Preheat oven to 425 degrees.  Place the sweet potatoes and onions on a sheet pan – then drizzle with 1 T olive oil and sprinkle with 1 tsp salt and mix well.  Be sure that it’s all spread out nicely in a single layer.  Roast 30-40 minutes, stirring mid-way, if you think of it.

Make the dressing by whisking the lime juice, garlic, chile powder and remaining oil (2T) together.

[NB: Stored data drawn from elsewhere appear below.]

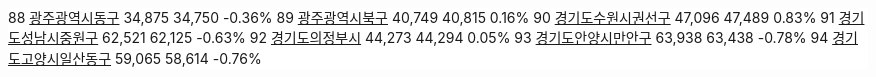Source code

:   <tr class="item">
    <td>88</td>
    <td><a href="/apt/광주광역시동구">광주광역시동구</a></td>
    <td>34,875</td>
    <td>34,750</td>
    <td>-0.36%</td>
  </tr>

  <tr class="item">
    <td>89</td>
    <td><a href="/apt/광주광역시북구">광주광역시북구</a></td>
    <td>40,749</td>
    <td>40,815</td>
    <td>0.16%</td>
  </tr>

  <tr class="item">
    <td>90</td>
    <td><a href="/apt/경기도수원시권선구">경기도수원시권선구</a></td>
    <td>47,096</td>
    <td>47,489</td>
    <td>0.83%</td>
  </tr>

  <tr class="item">
    <td>91</td>
    <td><a href="/apt/경기도성남시중원구">경기도성남시중원구</a></td>
    <td>62,521</td>
    <td>62,125</td>
    <td>-0.63%</td>
  </tr>

  <tr class="item">
    <td>92</td>
    <td><a href="/apt/경기도의정부시">경기도의정부시</a></td>
    <td>44,273</td>
    <td>44,294</td>
    <td>0.05%</td>
  </tr>

  <tr class="item">
    <td>93</td>
    <td><a href="/apt/경기도안양시만안구">경기도안양시만안구</a></td>
    <td>63,938</td>
    <td>63,438</td>
    <td>-0.78%</td>
  </tr>

  <tr class="item">
    <td>94</td>
    <td><a href="/apt/경기도고양시일산동구">경기도고양시일산동구</a></td>
    <td>59,065</td>
    <td>58,614</td>
    <td>-0.76%</td>
  </tr>
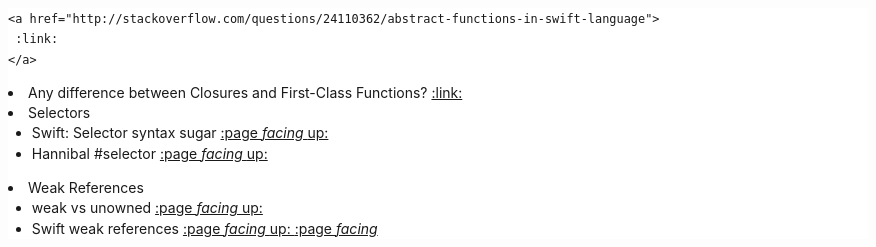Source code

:     <a href="http://stackoverflow.com/questions/24110362/abstract-functions-in-swift-language">
     :link:
    </a>
   </li>
   <li>
    Any difference between Closures and First-Class Functions?
    <a href="http://stackoverflow.com/questions/37531840/swift-any-difference-between-closures-and-first-class-functions">
     :link:
    </a>
   </li>
  </ul>
 </li>
 <li>
  Selectors
  <ul>
   <li>
    Swift: Selector syntax sugar
    <a href="https://medium.com/swift-programming/swift-selector-syntax-sugar-81c8a8b10df3#.4zfq3wimr">
     :page
     <em>
      facing
     </em>
     up:
    </a>
   </li>
   <li>
    Hannibal #selector
    <a href="https://www.bignerdranch.com/blog/hannibal-selector/">
     :page
     <em>
      facing
     </em>
     up:
    </a>
   </li>
  </ul>
 </li>
 <li>
  Weak References
  <ul>
   <li>
    weak vs unowned
    <a href="http://krakendev.io/blog/weak-and-unowned-references-in-swift">
     :page
     <em>
      facing
     </em>
     up:
    </a>
   </li>
   <li>
    Swift weak references
    <a href="https://www.mikeash.com/pyblog/friday-qa-2015-12-11-swift-weak-references.html">
     :page
     <em>
      facing
     </em>
     up:
    </a>
    <a href="https://www.quora.com/How-does-Swift-implement-weak-references">
     :page
     <em>
      facing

After the sweet potatoes have cooked and cooled, add the black beans, bell pepper, and cilantro.  Drizzle with the dressing and mix lightly.  Serve with the pumpkin seeds scattered on top.

The salad will keep well for several days, refrigerated.  You might add the cilantro at serving time, if you’re planning on not serving it all right away.  And definitely wait until serving to add the pumpkin seeds. Recipe brought to you by BigLittleMeals.com and Andy and Ann

 

 

 

 

 

8 Comments

  1. Bob Carleton says:

    Salads are great year-round. Like the orange + offering; too seldom do we make fruit a core part of any salad, whether it be a first course (American) or a later part of the meal (as in France).

    Travel gently, enjoy extravagantly!

    Like

    • theRaggedys says:

      Thanks. We agree that fruits can add much to salads. Also, we love your “travel gently, enjoy extravagantly” comment; we are not sure of what it means exactly, but it appears pithy and worth repeating.

      Like

  2. Helen Weaver says:

    Your salads really look yummy & easy enough That even I could maybe make. Even I who yesterday burned water. The cold water was still in my cup when I turned on the hot water maker. Oh my what a terrible smell. Oh well, you can’t burn a salad.